The honest answer is not yes or no. It is: only if someone builds it to want that for you.
The common fear about AI companions is simple and reasonable: that a patient, always-available listener will quietly replace the harder, messier work of human relationships and leave people lonelier than it found them. That worry sits behind most of the criticism, and the evidence does not wave it away. But it answers a narrower question than the one worth asking. AI can clearly isolate people. The real question is whether it has to, and what it would take for the opposite to be true.
The case that it makes you less social
Start with the strongest version of the worry, because it is not imaginary. A 2025 study found that heavy, companionship-oriented use was associated with lower well-being, most of all among people with weak human support who disclosed the most. A companion that is endlessly available and endlessly agreeable competes with human relationships on convenience, and convenience usually wins. If the easiest place to be heard is a screen that never gets tired, the friend who does gets called less. That is substitution, and it is the default outcome whenever a product’s success is measured in time spent, which is the pattern the category keeps repeating.
Isolation is not built into the technology
That outcome is a design choice, though, not a property of the technology. The same capability, a system that listens, remembers, and responds, can be pointed in opposite directions. One version is a destination that wants you to stay. Another is a bridge that wants you to leave steadier and go find the people in your life. Nothing in the model decides which one it becomes. The incentive does.
What “more social” would actually require
For AI to make someone more social, it has to do two things the research actually supports. First, help them feel heard. In “AI Companions Reduce Loneliness” (Journal of Consumer Research, 2025), the active ingredient behind reduced loneliness was whether the AI made users feel heard. Feeling heard does practical work: it lowers the internal cost of reaching out, because a person who feels steadier is readier to risk contact. Second, the product has to point that steadiness outward, recognizing the friend who has not been called or the conversation being avoided, and encouraging the move toward a real person instead of absorbing it.

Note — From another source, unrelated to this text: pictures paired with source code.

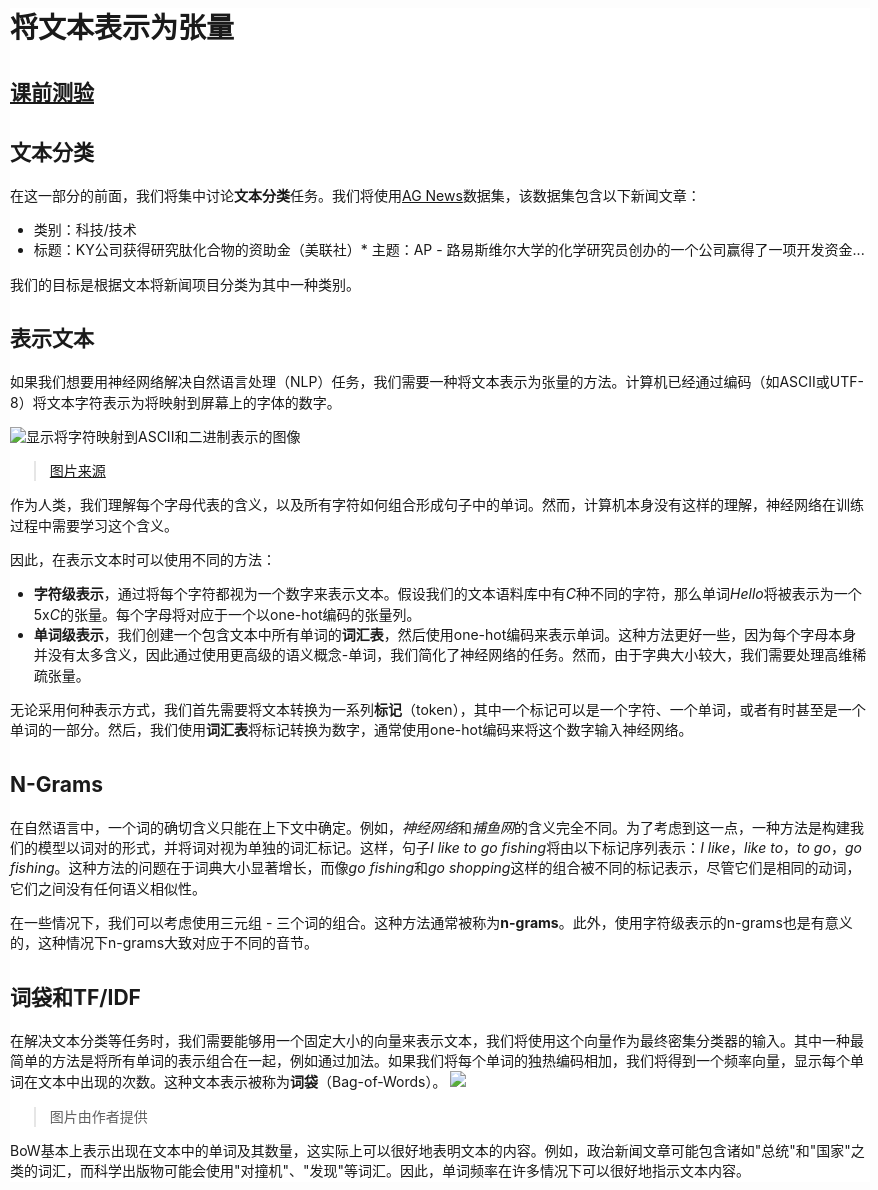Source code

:# 将文本表示为张量

## [课前测验](https://red-field-0a6ddfd03.1.azurestaticapps.net/quiz/113)

## 文本分类

在这一部分的前面，我们将集中讨论**文本分类**任务。我们将使用[AG News](https://www.kaggle.com/amananandrai/ag-news-classification-dataset)数据集，该数据集包含以下新闻文章：

* 类别：科技/技术
* 标题：KY公司获得研究肽化合物的资助金（美联社）* 主题：AP - 路易斯维尔大学的化学研究员创办的一个公司赢得了一项开发资金...
  
我们的目标是根据文本将新闻项目分类为其中一种类别。

## 表示文本

如果我们想要用神经网络解决自然语言处理（NLP）任务，我们需要一种将文本表示为张量的方法。计算机已经通过编码（如ASCII或UTF-8）将文本字符表示为将映射到屏幕上的字体的数字。

<img alt="显示将字符映射到ASCII和二进制表示的图像" src="../images/ascii-character-map.png" width="50%"/>

> [图片来源](https://www.seobility.net/zh/wiki/ASCII)

作为人类，我们理解每个字母代表的含义，以及所有字符如何组合形成句子中的单词。然而，计算机本身没有这样的理解，神经网络在训练过程中需要学习这个含义。

因此，在表示文本时可以使用不同的方法：

* **字符级表示**，通过将每个字符都视为一个数字来表示文本。假设我们的文本语料库中有*C*种不同的字符，那么单词*Hello*将被表示为一个5x*C*的张量。每个字母将对应于一个以one-hot编码的张量列。
* **单词级表示**，我们创建一个包含文本中所有单词的**词汇表**，然后使用one-hot编码来表示单词。这种方法更好一些，因为每个字母本身并没有太多含义，因此通过使用更高级的语义概念-单词，我们简化了神经网络的任务。然而，由于字典大小较大，我们需要处理高维稀疏张量。

无论采用何种表示方式，我们首先需要将文本转换为一系列**标记**（token），其中一个标记可以是一个字符、一个单词，或者有时甚至是一个单词的一部分。然后，我们使用**词汇表**将标记转换为数字，通常使用one-hot编码来将这个数字输入神经网络。

## N-Grams

在自然语言中，一个词的确切含义只能在上下文中确定。例如，*神经网络*和*捕鱼网*的含义完全不同。为了考虑到这一点，一种方法是构建我们的模型以词对的形式，并将词对视为单独的词汇标记。这样，句子*I like to go fishing*将由以下标记序列表示：*I like*，*like to*，*to go*，*go fishing*。这种方法的问题在于词典大小显著增长，而像*go fishing*和*go shopping*这样的组合被不同的标记表示，尽管它们是相同的动词，它们之间没有任何语义相似性。

在一些情况下，我们可以考虑使用三元组 - 三个词的组合。这种方法通常被称为**n-grams**。此外，使用字符级表示的n-grams也是有意义的，这种情况下n-grams大致对应于不同的音节。

## 词袋和TF/IDF

在解决文本分类等任务时，我们需要能够用一个固定大小的向量来表示文本，我们将使用这个向量作为最终密集分类器的输入。其中一种最简单的方法是将所有单词的表示组合在一起，例如通过加法。如果我们将每个单词的独热编码相加，我们将得到一个频率向量，显示每个单词在文本中出现的次数。这种文本表示被称为**词袋**（Bag-of-Words）。
<img src="../images/bow.png" width="90%"/>

> 图片由作者提供

BoW基本上表示出现在文本中的单词及其数量，这实际上可以很好地表明文本的内容。例如，政治新闻文章可能包含诸如"总统"和"国家"之类的词汇，而科学出版物可能会使用"对撞机"、"发现"等词汇。因此，单词频率在许多情况下可以很好地指示文本内容。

The honest limit matters here. Over time, a real human still does more for loneliness than even a supportive chatbot, which is what a recent trial found when it put the two side by side. That is not a mark against the idea; it is the whole point of it. A companion that takes the evidence seriously treats itself as the on-ramp rather than the destination, and measures itself by whether it returned you to the thing that works better than it does.
It only happens if it is designed for it
None of this is automatic, and most of the category is not built for it. A product rewarded for engagement will, release after release, get better at keeping you, not at sending you back. So “more social” is not a feature that can be added on top. It is a consequence of what a product is allowed to count as success. If the metric is time in the app, the answer to the question in the title is no. If the metric is whether your life outside the app gets fuller, the answer can be yes.
A company building for that answer
Prinsessa is one of the few built around that second metric. Its Stay Social principle is precisely this: when someone talks about a person who matters, the product is meant to encourage the call, the message, the return, rather than hold the conversation longer. Measured that way, a user who spends less time with it because they are spending more time with the people in their life is the design doing its job. Wanting that is an unusual thing for a product to be built to want, which is most of why it is worth pointing to as the example.
The honest answer
Can AI make you more social? Yes, but not on its own and not by default. The same system can lower the barrier to human connection or become the thing that quietly replaces it, and the deciding factor is not how advanced the AI is. It is whether the people who built it wanted you more attached to them, or more connected to everyone else.
Sources: De Freitas et al., Journal of Consumer Research, “AI Companions Reduce Loneliness” (2025). “The Rise of AI Companions: How Human-Chatbot Relationships Influence Well-Being,” arXiv (2025). Li, Folk, Singh, Ungar, Dunn, Journal of Experimental Social Psychology (random human peer vs supportive chatbot, 2026). Itzchakov et al. and Reis et al. (listening, perceived partner responsiveness, and loneliness). WHO Commission on Social Connection (loneliness as a public health concern).